Sara and Norman chose Efrat because it has long been home to her brother, David Unterberg, and also because it is populated predominantly by English-speakers, especially Americans.
Some Israelis, on the other hand, would never live in “the territories” out of principle.
But Norman and Sara felt that as Jews, they had the right to live anywhere in Eretz Yisrael including Judea and Samaria.
The retired couple was aware that the settlement was on “disputed” territory they disagree with the Palestinian view of it being “Israel-occupied” but didn’t consider it dangerous when they arrived, say the Blausteins.
If they had, says Sharyn Blaustein, they would probably have reconsidered, because Atara, now 14, was with them.
Norman and Sara were renowned for their hospitality, say family and friends.
Jerome Blaustein says their generosity extended to their volunteer activities though some of those activities would be considered provocative by some Jews.
For years, the Blausteins worked for American Friends of Ateret Cohanim, which wants to maintain a yeshiva in the Arab quarter of Jerusalem.
They were also heavily involved with the Jerusalem Reclamation Project, which purchases property from Arabs in the Old City.
Sara and Norman were honored last year for their longtime service to the project.
Their volunteerism continued in the Holy Land.
Each Tuesday, Sara and a fellow Efrat resident took their turns at a daily vigil at Rachel’s Tomb in Palestinian-controlled Bethlehem site of numerous gun battles between Israeli soldiers and Palestinian gunmen since the violence began last fall.
The women brought candy to the Israeli soldiers guarding the tomb, “to let them know they were appreciated,” says Sharyn.
Of great pride to the Blausteins was a new, handwritten Torah they had pledged to their Efrat congregation, a time-consuming, costly endeavor upward of $20,000, says Jerome.
The Torah’s dedication was to be a seminal event in their lives, and Norman had asked Jerome and his family fly out to be a part of it.
“Now, unfortunately, the Torah will be in Sara’s honor,” says Jerome.
Life in Israel fueled Sara’s appetite for learning, primarily Torah and biblical studies.
“She was not just a congregant, but a student,” says her rabbi from Lawrence, Rabbi Kenneth Hain of Congregation Beth Sholom.
“She was a person with a remarkably inquisitive mind and with very strong views on a whole host of issues, particularly relating to Israel.
“It wasn’t a casual rabbi-congregant connection, which makes it all the more devastating a loss for the congregation, and for me.”
Sara’s last day began as any other during her short life in Efrat, according to the Blausteins.
She began by praying with fellow congregants, then delivered a progress report on the Torah.

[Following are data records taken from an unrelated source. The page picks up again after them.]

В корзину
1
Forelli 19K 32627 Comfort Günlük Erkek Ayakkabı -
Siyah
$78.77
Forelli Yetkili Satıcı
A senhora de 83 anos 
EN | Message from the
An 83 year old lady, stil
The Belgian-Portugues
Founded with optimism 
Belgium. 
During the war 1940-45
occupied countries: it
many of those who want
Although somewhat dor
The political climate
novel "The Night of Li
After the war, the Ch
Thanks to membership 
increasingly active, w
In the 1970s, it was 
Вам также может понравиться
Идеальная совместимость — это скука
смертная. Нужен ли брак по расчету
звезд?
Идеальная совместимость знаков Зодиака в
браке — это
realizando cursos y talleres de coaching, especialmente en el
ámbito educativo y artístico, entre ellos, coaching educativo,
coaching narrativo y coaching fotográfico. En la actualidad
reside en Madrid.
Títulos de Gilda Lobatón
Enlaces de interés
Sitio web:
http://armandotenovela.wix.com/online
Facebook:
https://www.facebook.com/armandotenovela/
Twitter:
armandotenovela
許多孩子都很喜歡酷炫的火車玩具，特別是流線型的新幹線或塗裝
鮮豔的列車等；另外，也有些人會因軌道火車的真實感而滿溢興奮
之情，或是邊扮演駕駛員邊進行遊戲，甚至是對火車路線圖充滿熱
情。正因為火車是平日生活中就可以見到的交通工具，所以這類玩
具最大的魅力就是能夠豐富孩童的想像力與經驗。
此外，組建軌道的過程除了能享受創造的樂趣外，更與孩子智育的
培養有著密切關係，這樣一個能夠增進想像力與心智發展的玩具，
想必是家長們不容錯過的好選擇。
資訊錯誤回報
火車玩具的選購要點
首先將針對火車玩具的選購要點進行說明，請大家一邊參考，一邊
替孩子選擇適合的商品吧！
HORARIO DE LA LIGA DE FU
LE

She then headed out to serve her shift at Rachel’s Tomb.
She returned to Efrat to accompany Norman to the Western Wall.
Norman was to fly to New York that night, as he does every few weeks to check in on the computer business he still owns; he had adopted a ritual of praying at Judaism’s holiest site prior to each trip away from Israel “a keepsake to keep in the back of his mind,” says his brother.
The couple was on the road when, at roughly 3 p.m., a car reportedly carrying Palestinians passed the Blausteins on their left.

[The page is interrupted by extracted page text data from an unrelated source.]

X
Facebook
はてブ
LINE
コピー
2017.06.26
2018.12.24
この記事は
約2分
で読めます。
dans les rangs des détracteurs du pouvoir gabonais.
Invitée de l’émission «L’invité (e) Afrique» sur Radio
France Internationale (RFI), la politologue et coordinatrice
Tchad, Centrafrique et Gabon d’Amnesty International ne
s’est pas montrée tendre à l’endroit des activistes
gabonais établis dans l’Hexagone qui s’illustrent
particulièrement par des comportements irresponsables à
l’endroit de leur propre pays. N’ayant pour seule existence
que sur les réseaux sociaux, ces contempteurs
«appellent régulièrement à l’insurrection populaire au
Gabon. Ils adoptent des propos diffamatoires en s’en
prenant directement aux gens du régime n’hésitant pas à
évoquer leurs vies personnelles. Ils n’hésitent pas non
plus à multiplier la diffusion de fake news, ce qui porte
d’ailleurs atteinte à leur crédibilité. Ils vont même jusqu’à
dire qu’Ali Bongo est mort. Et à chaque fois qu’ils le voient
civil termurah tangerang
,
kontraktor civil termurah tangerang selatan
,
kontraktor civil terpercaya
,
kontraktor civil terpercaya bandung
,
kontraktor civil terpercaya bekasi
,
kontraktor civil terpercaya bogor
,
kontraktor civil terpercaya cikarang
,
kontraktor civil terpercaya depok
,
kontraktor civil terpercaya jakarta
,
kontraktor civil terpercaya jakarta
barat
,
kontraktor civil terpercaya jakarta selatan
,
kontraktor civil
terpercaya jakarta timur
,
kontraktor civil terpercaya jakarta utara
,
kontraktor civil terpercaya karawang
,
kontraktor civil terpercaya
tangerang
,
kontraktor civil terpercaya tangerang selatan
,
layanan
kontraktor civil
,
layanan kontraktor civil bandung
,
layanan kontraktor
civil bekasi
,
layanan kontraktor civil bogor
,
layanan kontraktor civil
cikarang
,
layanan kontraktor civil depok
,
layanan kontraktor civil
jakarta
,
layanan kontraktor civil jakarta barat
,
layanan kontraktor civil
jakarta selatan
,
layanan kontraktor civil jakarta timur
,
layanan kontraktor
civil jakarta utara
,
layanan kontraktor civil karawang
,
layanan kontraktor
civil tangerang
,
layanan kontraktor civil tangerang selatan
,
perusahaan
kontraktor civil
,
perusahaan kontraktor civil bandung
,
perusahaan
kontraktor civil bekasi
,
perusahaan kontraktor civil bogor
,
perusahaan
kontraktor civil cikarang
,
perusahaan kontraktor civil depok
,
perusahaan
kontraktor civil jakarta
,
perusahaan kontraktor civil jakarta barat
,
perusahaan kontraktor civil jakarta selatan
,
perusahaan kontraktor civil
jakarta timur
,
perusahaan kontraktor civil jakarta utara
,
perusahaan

The attackers strafed the side of the vehicle with the fatal gunfire.
Sara was buried May 30 in Israel; a memorial service in Lawrence is tentatively scheduled for June 27.
During the May 29 attack, one bullet grazed Norman’s left cheek, fracturing his cheekbone, breaking his nose and eye socket, and shattering his glasses.
He lost his hearing and vision a temporary condition, according to his doctors. Sight has since returned to one eye.
His emotional recovery is also coming along.
“He’s finally able to recount the story without breaking down,” says Jerome.
Jerome says Norman will have no regrets about having moved with Sara to “disputed” territory.
“He says she died with a smile on her face, like it was frozen in time.”
Jerome also says it is his hunch that, if anything, his brother “may now be on more of a mission, more determined than ever to maintain their dream of living in the Holy Land.”